### Text

Filter processor metrics are dropped randomly #36900

afreyermuth98 · 2024-12-19T08:57:38Z

Component(s)

internal/filter

What happened?

Description

I'm using filter processor to drop some metrics inside my otel configuration. And some of them are not dropped without any reason

Steps to Reproduce

Use this filter in your otel config

filter/drop_metrics:
      error_mode: ignore
      metrics:
        metric:
            - 'name == METRIC1'
            - 'name == METRIC2'
            - ...

Expected Result

Not be able to query METRIC1, METRIC2 and all the others

Actual Result

METRIC1 is not here for example as expected but METRICN is here

Collector version

0.111.0

Environment information

Environment

OS: Amazon Linux 2, ARM64
Container Runtime: containerd://1.7.23

OpenTelemetry Collector configuration

No response

Log output

No response

Additional context

No response

The text was updated successfully, but these errors were encountered:

github-actions · 2024-12-19T08:59:02Z

Pinging code owners:

internal/filter: @open-telemetry/collector-approvers

See Adding Labels via Comments if you do not have permissions to add labels yourself.

github-actions · 2024-12-19T13:34:48Z

Pinging code owners for processor/filter: @TylerHelmuth @boostchicken. See Adding Labels via Comments if you do not have permissions to add labels yourself. For example, comment '/label priority:p2 -needs-triaged' to set the priority and remove the needs-triaged label.

######
### Supplied material

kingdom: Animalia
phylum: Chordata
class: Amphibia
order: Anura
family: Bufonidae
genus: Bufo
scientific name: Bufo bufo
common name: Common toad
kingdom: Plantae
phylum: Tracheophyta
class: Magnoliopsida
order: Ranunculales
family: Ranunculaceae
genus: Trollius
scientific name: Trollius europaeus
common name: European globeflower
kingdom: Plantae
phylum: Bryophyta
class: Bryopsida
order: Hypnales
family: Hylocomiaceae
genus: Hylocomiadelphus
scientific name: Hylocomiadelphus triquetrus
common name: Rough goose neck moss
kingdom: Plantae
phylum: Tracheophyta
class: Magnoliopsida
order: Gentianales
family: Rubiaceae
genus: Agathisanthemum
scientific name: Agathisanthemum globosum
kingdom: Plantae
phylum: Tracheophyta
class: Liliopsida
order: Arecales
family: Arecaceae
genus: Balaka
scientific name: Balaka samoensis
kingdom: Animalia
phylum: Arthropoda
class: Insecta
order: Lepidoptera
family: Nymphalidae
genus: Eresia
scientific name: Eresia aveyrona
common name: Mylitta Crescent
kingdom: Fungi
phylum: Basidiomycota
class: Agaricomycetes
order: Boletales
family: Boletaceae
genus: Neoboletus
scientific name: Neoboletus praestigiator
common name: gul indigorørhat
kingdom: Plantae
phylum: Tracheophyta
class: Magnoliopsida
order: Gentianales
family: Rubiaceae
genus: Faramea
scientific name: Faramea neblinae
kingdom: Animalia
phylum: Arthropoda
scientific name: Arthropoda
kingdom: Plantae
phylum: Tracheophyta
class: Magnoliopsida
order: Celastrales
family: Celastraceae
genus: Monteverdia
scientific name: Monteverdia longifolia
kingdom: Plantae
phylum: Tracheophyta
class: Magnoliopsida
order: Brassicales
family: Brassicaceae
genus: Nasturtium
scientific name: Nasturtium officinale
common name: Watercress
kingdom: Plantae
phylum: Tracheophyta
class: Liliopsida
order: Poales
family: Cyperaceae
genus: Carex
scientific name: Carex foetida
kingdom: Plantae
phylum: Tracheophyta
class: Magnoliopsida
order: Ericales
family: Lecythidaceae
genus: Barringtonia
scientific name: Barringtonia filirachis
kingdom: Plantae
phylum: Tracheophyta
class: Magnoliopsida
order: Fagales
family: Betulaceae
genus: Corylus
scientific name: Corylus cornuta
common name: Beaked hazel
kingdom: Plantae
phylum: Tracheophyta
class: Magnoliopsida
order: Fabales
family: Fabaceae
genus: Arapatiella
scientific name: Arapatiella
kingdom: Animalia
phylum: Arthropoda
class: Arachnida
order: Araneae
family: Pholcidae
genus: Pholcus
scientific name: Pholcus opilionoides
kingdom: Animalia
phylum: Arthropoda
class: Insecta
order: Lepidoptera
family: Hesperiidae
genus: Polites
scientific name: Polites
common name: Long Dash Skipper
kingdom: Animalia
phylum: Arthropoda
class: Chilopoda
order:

######

▸ Directive 1: In the filter processor issue, repeat the passage between "The text was" and "the needs-triaged label.", inclusive, swapping "code owners" for "maintainers".
▸ Directive 2: Extract the lines of the entries between the line holding "order: Fagales" and the end of the entries, inclusive, and reproduce them without any change.

▸ Complete output 1:
The text was updated successfully, but these errors were encountered:

github-actions · 2024-12-19T08:59:02Z

Pinging maintainers:

internal/filter: @open-telemetry/collector-approvers

See Adding Labels via Comments if you do not have permissions to add labels yourself.

github-actions · 2024-12-19T13:34:48Z

Pinging maintainers for processor/filter: @TylerHelmuth @boostchicken. See Adding Labels via Comments if you do not have permissions to add labels yourself. For example, comment '/label priority:p2 -needs-triaged' to set the priority and remove the needs-triaged label.

▸ Complete output 2:
order: Fagales
family: Betulaceae
genus: Corylus
scientific name: Corylus cornuta
common name: Beaked hazel
kingdom: Plantae
phylum: Tracheophyta
class: Magnoliopsida
order: Fabales
family: Fabaceae
genus: Arapatiella
scientific name: Arapatiella
kingdom: Animalia
phylum: Arthropoda
class: Arachnida
order: Araneae
family: Pholcidae
genus: Pholcus
scientific name: Pholcus opilionoides
kingdom: Animalia
phylum: Arthropoda
class: Insecta
order: Lepidoptera
family: Hesperiidae
genus: Polites
scientific name: Polites
common name: Long Dash Skipper
kingdom: Animalia
phylum: Arthropoda
class: Chilopoda
order:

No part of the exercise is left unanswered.